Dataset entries
+++
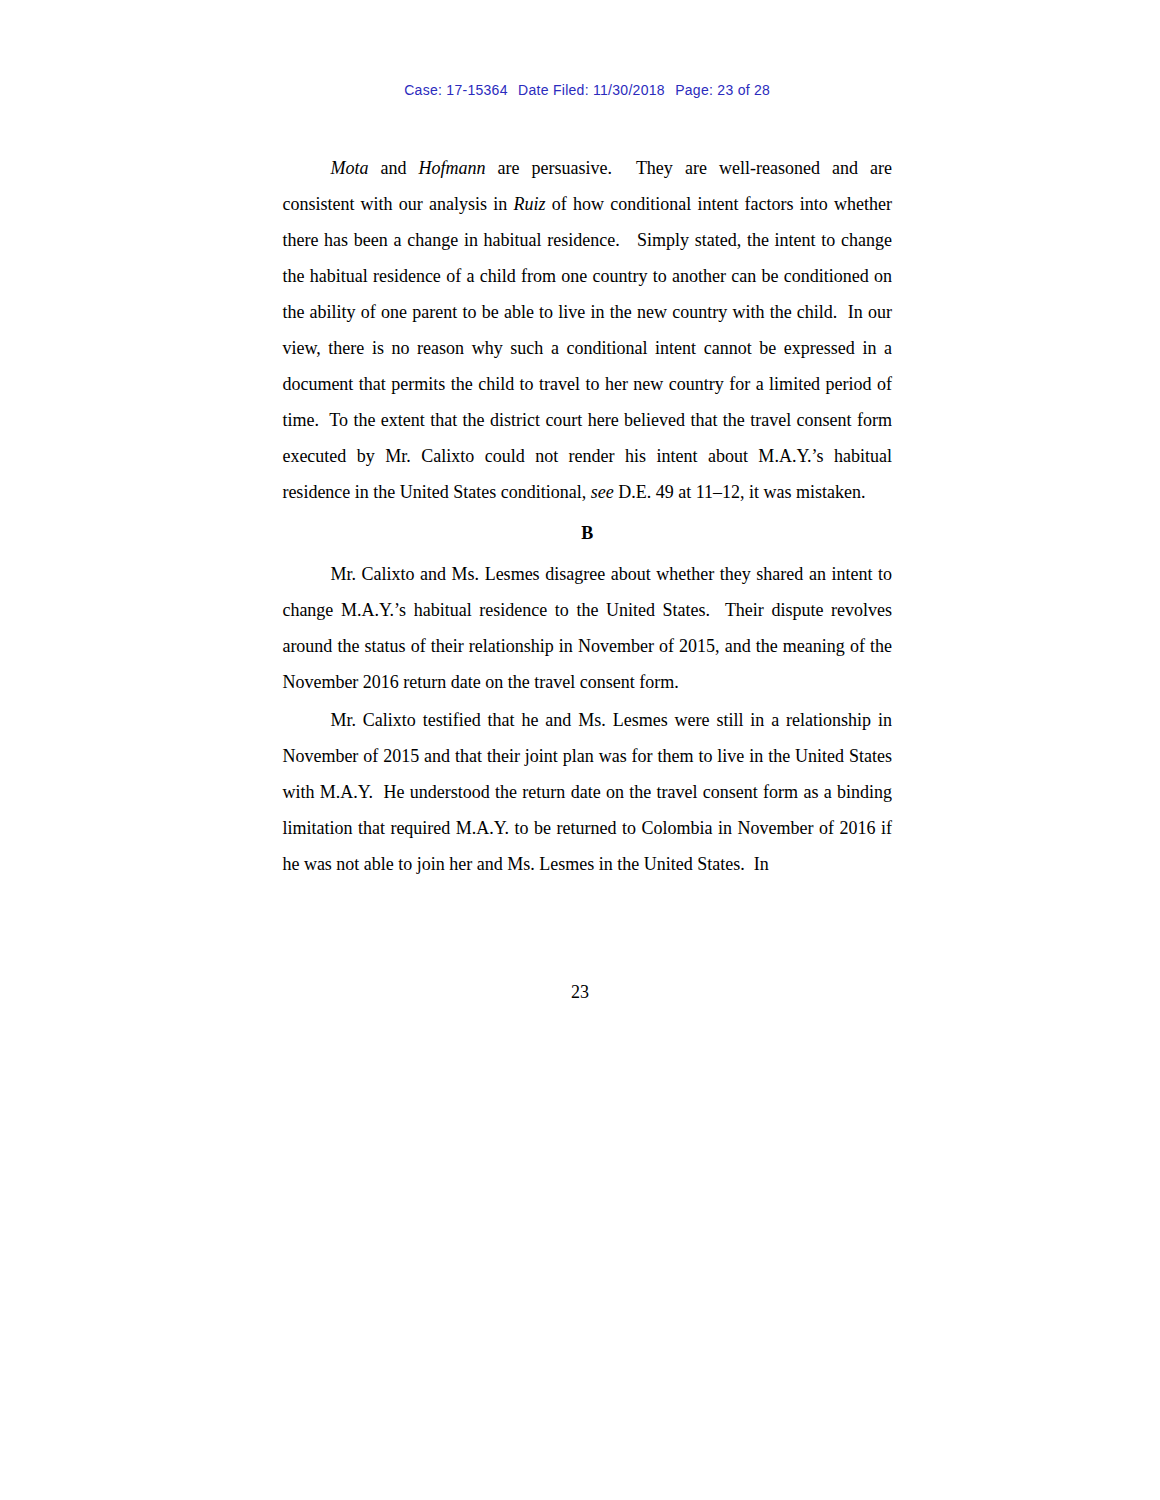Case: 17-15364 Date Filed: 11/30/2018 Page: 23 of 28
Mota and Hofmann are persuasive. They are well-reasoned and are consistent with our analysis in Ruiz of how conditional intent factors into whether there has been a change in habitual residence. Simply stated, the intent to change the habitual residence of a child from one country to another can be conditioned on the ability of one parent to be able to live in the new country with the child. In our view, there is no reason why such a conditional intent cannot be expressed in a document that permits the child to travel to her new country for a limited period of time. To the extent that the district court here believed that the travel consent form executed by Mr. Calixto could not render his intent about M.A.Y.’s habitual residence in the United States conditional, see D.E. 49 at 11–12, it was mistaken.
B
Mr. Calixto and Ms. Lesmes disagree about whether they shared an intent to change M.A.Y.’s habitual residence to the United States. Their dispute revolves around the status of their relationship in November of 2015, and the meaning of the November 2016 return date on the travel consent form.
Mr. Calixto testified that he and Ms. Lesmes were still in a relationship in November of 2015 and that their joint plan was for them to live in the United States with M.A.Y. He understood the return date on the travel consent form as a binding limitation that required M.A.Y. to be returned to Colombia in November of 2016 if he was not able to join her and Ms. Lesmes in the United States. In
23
+++
▶ WHAT YOU ARE ASKED TO DO:
Once you reach the line with "Mota and Hofmann" in the data above, copy it and every line after it exactly, up to and including the line with "Mr. Calixto and".

▶ ANSWER:
Mota and Hofmann are persuasive. They are well-reasoned and are consistent with our analysis in Ruiz of how conditional intent factors into whether there has been a change in habitual residence. Simply stated, the intent to change the habitual residence of a child from one country to another can be conditioned on the ability of one parent to be able to live in the new country with the child. In our view, there is no reason why such a conditional intent cannot be expressed in a document that permits the child to travel to her new country for a limited period of time. To the extent that the district court here believed that the travel consent form executed by Mr. Calixto could not render his intent about M.A.Y.’s habitual residence in the United States conditional, see D.E. 49 at 11–12, it was mistaken.
B
Mr. Calixto and Ms. Lesmes disagree about whether they shared an intent to change M.A.Y.’s habitual residence to the United States. Their dispute revolves around the status of their relationship in November of 2015, and the meaning of the November 2016 return date on the travel consent form.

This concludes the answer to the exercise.